The George W. Bush Sewage Plant
By Ron Beasley
How do we honor George W. Bush and best remember his presidency?
An Honor That Bush Is Unlikely to Embrace
SAN FRANCISCO — Reagan has his highways. Lincoln has his memorial. Washington has the capital (and a state, too). But President Bush may soon be the sole president to have a memorial named after him that you can contribute to from the bathroom.
From the Department of Damned-With-Faint-Praise, a group going by the regal-sounding name of the Presidential Memorial Commission of San Francisco is planning to ask voters here to change the name of a prize-winning water treatment plant on the shoreline to the George W. Bush Sewage Plant.
The plan, naturally hatched in a bar, would place a vote on the November ballot to provide “an appropriate honor for a truly unique president.”
Supporters say that they have plenty of signatures to qualify the initiative and that the renaming would fit in a long and proud American tradition of poking political figures in the eye.
“Most politicians tend to be narcissistic and egomaniacs,” said Brian McConnell, an organizer who regularly suits up as Uncle Sam to solicit signatures. “So it is important for satirists to help define their history rather than letting them define their own history.”
I would also like to suggest the Richard B. Cheney Memorial Rendering Plant.
























The shit stops here...
Well, someone had to say it!
Posted by: Jim Et Al | June 25, 2008 at 11:49 PM
Sorry to have to say this, but this renaming a sewage plant for the president suggestion, along with the readers' comments it has engendered, represents a perfect example of why I decided to leave the Bay Area a while back after living there for 35 years.

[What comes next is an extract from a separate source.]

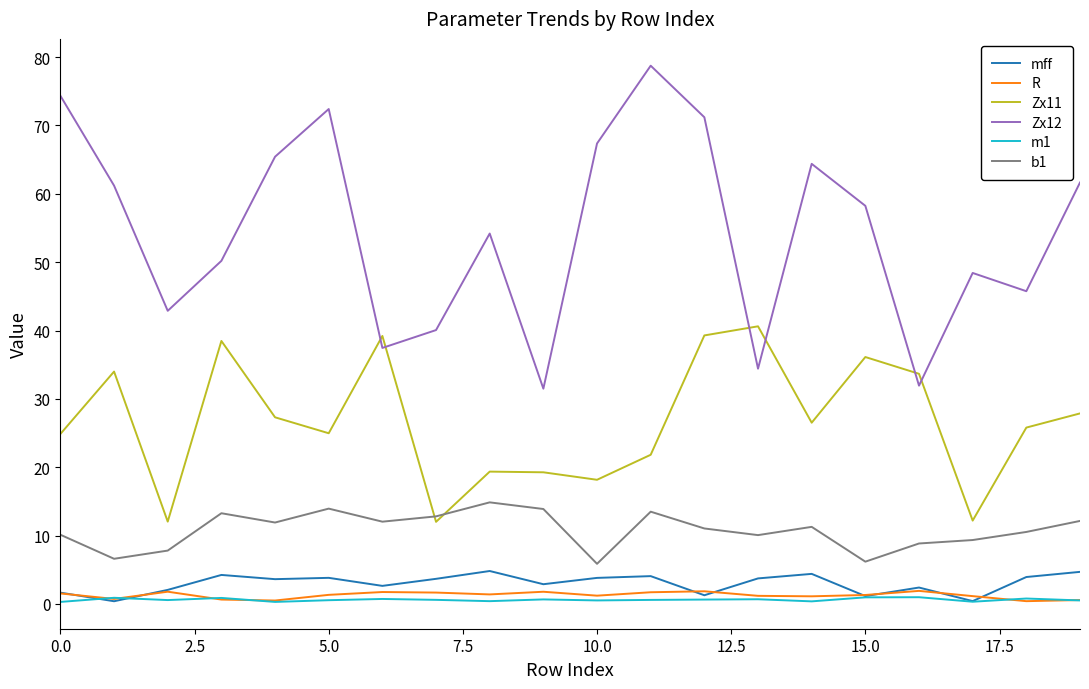

What is the maximum value for R?

1.9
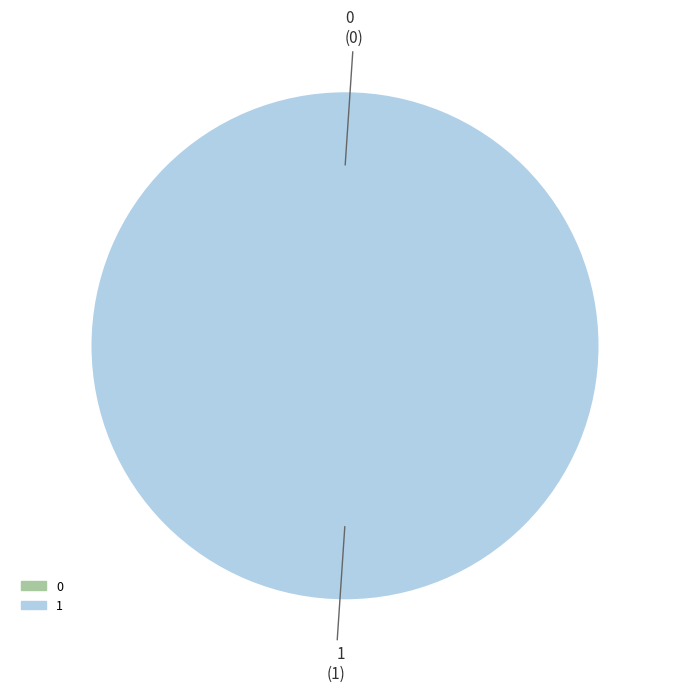

To the nearest percent, what is the average slice percentage?

50%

There are just too many entirely wrong-headed people there who think they're so, so clever when really they're just, sorry again but there's no other word for it, stupid. And smug. And childish. And at times vicious in an entirely cowardly way. It's really sad to remember what an anazing, classy place San Francisco once was, a place where people like these wouldn't be welcome or tolerated, let alone encouraged and admired. Sad, sad, sad. I feel bad for the people who are still stuck there and have to endure this nonsense every day.